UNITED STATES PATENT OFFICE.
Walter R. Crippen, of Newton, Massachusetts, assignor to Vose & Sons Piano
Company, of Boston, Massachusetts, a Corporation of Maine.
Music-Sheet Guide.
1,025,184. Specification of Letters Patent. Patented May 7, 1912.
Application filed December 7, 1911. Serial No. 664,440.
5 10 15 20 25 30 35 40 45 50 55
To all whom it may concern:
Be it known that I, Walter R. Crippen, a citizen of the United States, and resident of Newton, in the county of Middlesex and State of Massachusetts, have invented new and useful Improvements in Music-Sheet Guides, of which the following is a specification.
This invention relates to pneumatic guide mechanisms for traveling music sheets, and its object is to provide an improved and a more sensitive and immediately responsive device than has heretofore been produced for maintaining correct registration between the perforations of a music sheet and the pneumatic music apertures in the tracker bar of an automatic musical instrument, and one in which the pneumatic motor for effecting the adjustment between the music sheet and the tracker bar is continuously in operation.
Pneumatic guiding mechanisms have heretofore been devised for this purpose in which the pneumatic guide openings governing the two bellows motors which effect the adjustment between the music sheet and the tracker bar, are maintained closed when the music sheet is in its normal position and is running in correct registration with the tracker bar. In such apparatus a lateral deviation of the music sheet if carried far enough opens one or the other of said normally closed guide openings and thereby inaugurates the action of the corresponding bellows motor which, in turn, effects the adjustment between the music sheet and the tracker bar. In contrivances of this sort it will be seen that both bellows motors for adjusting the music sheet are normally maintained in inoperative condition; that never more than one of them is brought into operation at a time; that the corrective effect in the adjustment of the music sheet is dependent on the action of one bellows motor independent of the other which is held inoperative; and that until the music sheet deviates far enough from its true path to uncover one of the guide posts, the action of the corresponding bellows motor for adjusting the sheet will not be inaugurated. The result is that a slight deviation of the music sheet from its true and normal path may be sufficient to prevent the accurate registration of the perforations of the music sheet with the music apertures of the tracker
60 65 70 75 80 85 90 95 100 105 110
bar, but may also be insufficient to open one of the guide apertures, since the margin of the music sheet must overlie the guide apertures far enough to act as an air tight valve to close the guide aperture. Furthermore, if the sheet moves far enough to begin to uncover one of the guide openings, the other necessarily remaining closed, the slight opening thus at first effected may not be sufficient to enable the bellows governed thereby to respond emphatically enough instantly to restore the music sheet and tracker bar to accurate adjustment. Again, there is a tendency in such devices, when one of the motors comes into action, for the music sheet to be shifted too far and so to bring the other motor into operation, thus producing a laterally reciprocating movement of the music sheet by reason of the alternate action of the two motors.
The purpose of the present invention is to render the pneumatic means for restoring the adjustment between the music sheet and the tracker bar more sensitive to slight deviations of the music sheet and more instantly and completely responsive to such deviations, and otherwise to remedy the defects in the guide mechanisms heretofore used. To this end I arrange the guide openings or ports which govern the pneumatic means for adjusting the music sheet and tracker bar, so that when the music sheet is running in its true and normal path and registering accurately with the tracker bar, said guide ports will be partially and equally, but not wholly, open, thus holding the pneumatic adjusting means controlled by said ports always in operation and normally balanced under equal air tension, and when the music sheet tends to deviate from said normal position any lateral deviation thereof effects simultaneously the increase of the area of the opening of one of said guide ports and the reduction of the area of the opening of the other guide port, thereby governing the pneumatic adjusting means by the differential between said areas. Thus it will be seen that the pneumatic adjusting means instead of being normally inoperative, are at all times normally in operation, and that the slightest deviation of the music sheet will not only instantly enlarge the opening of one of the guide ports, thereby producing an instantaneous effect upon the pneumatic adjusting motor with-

## THE PROBLEM
Start to finish, output the whole listing exactly.

## COMPLETED EXERCISE
UNITED STATES PATENT OFFICE.
Walter R. Crippen, of Newton, Massachusetts, assignor to Vose & Sons Piano
Company, of Boston, Massachusetts, a Corporation of Maine.
Music-Sheet Guide.
1,025,184. Specification of Letters Patent. Patented May 7, 1912.
Application filed December 7, 1911. Serial No. 664,440.
5 10 15 20 25 30 35 40 45 50 55
To all whom it may concern:
Be it known that I, Walter R. Crippen, a citizen of the United States, and resident of Newton, in the county of Middlesex and State of Massachusetts, have invented new and useful Improvements in Music-Sheet Guides, of which the following is a specification.
This invention relates to pneumatic guide mechanisms for traveling music sheets, and its object is to provide an improved and a more sensitive and immediately responsive device than has heretofore been produced for maintaining correct registration between the perforations of a music sheet and the pneumatic music apertures in the tracker bar of an automatic musical instrument, and one in which the pneumatic motor for effecting the adjustment between the music sheet and the tracker bar is continuously in operation.
Pneumatic guiding mechanisms have heretofore been devised for this purpose in which the pneumatic guide openings governing the two bellows motors which effect the adjustment between the music sheet and the tracker bar, are maintained closed when the music sheet is in its normal position and is running in correct registration with the tracker bar. In such apparatus a lateral deviation of the music sheet if carried far enough opens one or the other of said normally closed guide openings and thereby inaugurates the action of the corresponding bellows motor which, in turn, effects the adjustment between the music sheet and the tracker bar. In contrivances of this sort it will be seen that both bellows motors for adjusting the music sheet are normally maintained in inoperative condition; that never more than one of them is brought into operation at a time; that the corrective effect in the adjustment of the music sheet is dependent on the action of one bellows motor independent of the other which is held inoperative; and that until the music sheet deviates far enough from its true path to uncover one of the guide posts, the action of the corresponding bellows motor for adjusting the sheet will not be inaugurated. The result is that a slight deviation of the music sheet from its true and normal path may be sufficient to prevent the accurate registration of the perforations of the music sheet with the music apertures of the tracker
60 65 70 75 80 85 90 95 100 105 110
bar, but may also be insufficient to open one of the guide apertures, since the margin of the music sheet must overlie the guide apertures far enough to act as an air tight valve to close the guide aperture. Furthermore, if the sheet moves far enough to begin to uncover one of the guide openings, the other necessarily remaining closed, the slight opening thus at first effected may not be sufficient to enable the bellows governed thereby to respond emphatically enough instantly to restore the music sheet and tracker bar to accurate adjustment. Again, there is a tendency in such devices, when one of the motors comes into action, for the music sheet to be shifted too far and so to bring the other motor into operation, thus producing a laterally reciprocating movement of the music sheet by reason of the alternate action of the two motors.
The purpose of the present invention is to render the pneumatic means for restoring the adjustment between the music sheet and the tracker bar more sensitive to slight deviations of the music sheet and more instantly and completely responsive to such deviations, and otherwise to remedy the defects in the guide mechanisms heretofore used. To this end I arrange the guide openings or ports which govern the pneumatic means for adjusting the music sheet and tracker bar, so that when the music sheet is running in its true and normal path and registering accurately with the tracker bar, said guide ports will be partially and equally, but not wholly, open, thus holding the pneumatic adjusting means controlled by said ports always in operation and normally balanced under equal air tension, and when the music sheet tends to deviate from said normal position any lateral deviation thereof effects simultaneously the increase of the area of the opening of one of said guide ports and the reduction of the area of the opening of the other guide port, thereby governing the pneumatic adjusting means by the differential between said areas. Thus it will be seen that the pneumatic adjusting means instead of being normally inoperative, are at all times normally in operation, and that the slightest deviation of the music sheet will not only instantly enlarge the opening of one of the guide ports, thereby producing an instantaneous effect upon the pneumatic adjusting motor with-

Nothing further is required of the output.